Tuesday was, on balance, deflating to Democrats, who learned — or perhaps not — that despising this president, although understandable, is insufficient. His comportment caused his congressional party only slightly more than half the carnage that Barack Obama’s party suffered in the middle of his first term.
The GOP depressingly ends 2018 more ideologically homogenous than it has been for 11 decades. Hitherto, it has been divided between Theodore Roosevelt progressives and William Howard Taft conservatives; between Robert Taft conservatives and Thomas Dewey moderates; between Nelson Rockefeller liberals and Barry Goldwater libertarians. In today’s monochrome GOP — color it orange, for the coiffure of its Dear Leader — postures range all the way from sycophancy to adoration.

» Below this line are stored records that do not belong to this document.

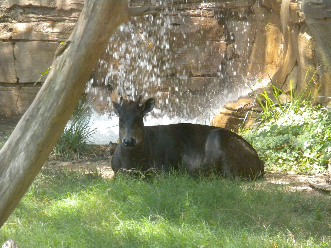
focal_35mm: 238
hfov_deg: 8.3
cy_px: 124
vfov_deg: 6.2
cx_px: 166
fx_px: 2276
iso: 520
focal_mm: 42.1
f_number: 5.2
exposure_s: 1/298
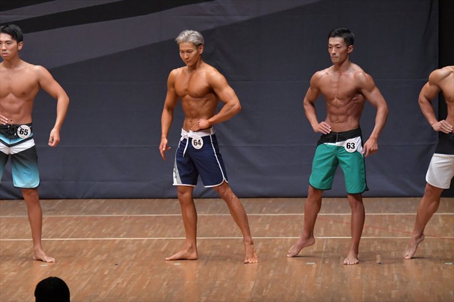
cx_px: 227
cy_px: 151
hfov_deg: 8.6
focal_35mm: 240
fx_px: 3025
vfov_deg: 5.7
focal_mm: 160
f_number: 5.6
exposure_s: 1/400
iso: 6400
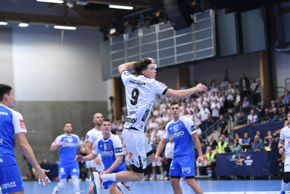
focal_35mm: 92
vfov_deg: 14.9
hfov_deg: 22.1
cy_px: 97
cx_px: 145
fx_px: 741
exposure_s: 1/640
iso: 3200
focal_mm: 92
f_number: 2.8
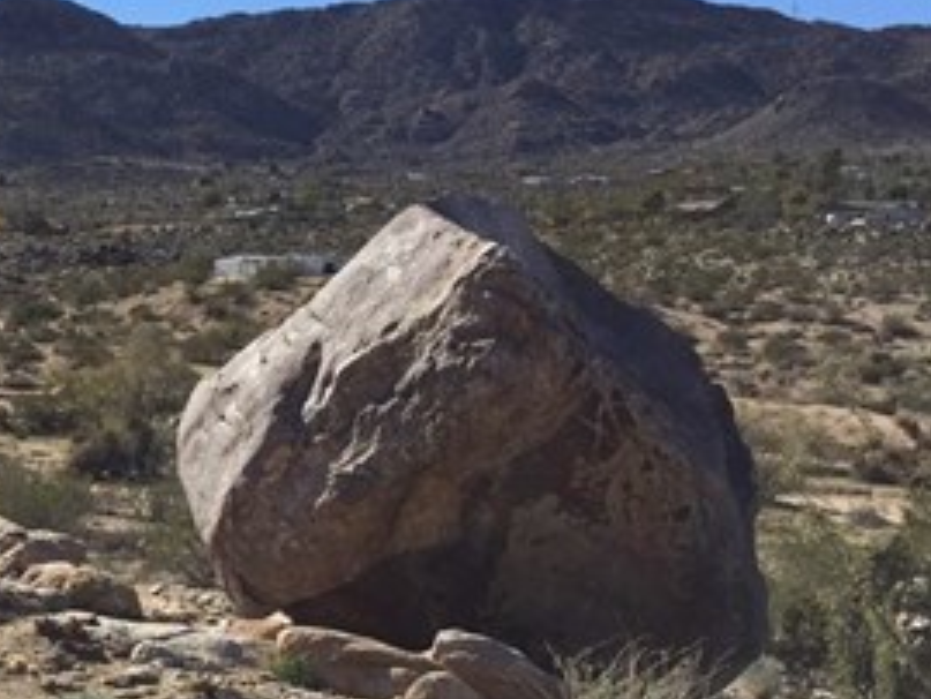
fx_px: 1857
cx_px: -163
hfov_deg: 25.5
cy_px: 498
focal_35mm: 69
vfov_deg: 21.2
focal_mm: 4.15
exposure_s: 1/2475
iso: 32
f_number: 2.2
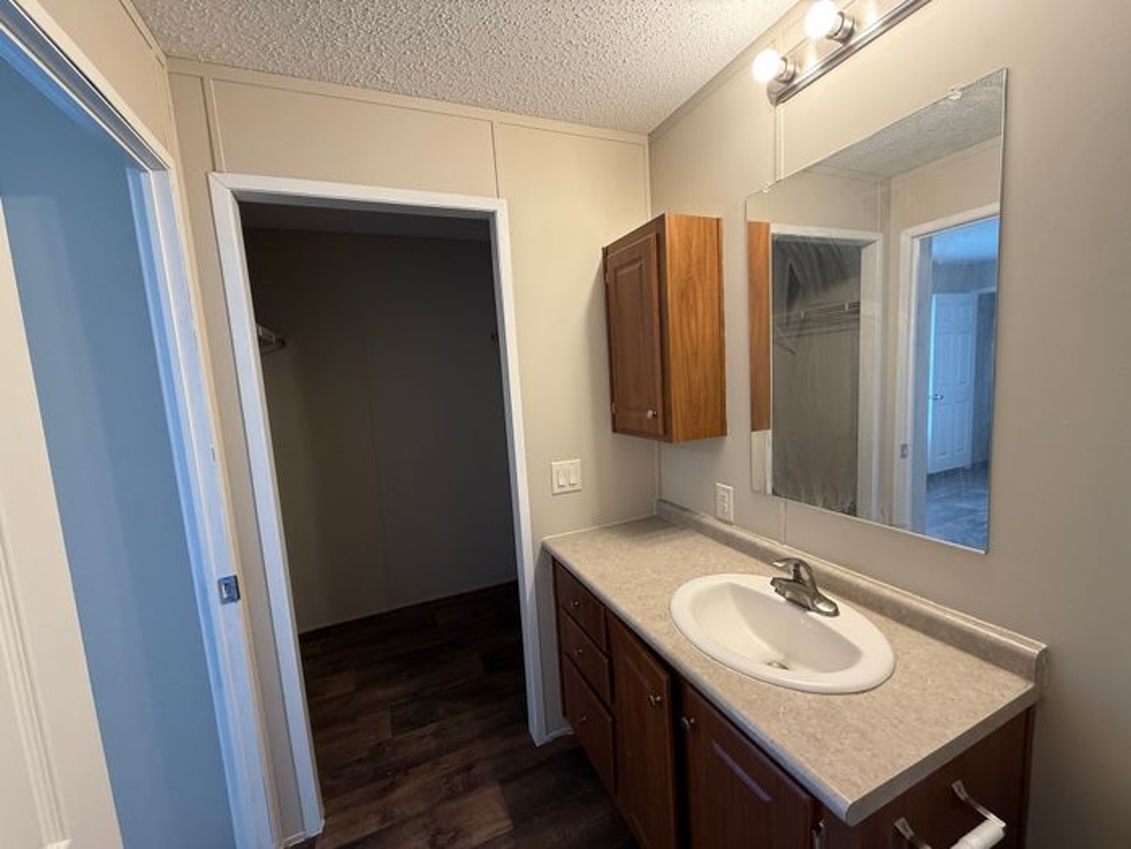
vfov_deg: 85.7
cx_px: 566
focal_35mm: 14
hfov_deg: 102.1
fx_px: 457
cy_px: 424
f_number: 2.2
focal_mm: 2.22
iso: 200
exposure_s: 1/60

Americans are sensibly parsimonious with their trust, preferring divided government to one party’s control of both ends of Pennsylvania Avenue. So, when the 116th Congress adjourns in autumn 2020, the nation will have completed 40 years in which one party controlled the presidency and Congress for only 10. Tuesday’s results refuted two tiresome and shopworn axioms: Americans “vote their pocketbooks,” and “all politics is local.” This year, Americans voted their competing national aversions, some against the president’s palaver, others against those he baited into carpet-chewing tantrums.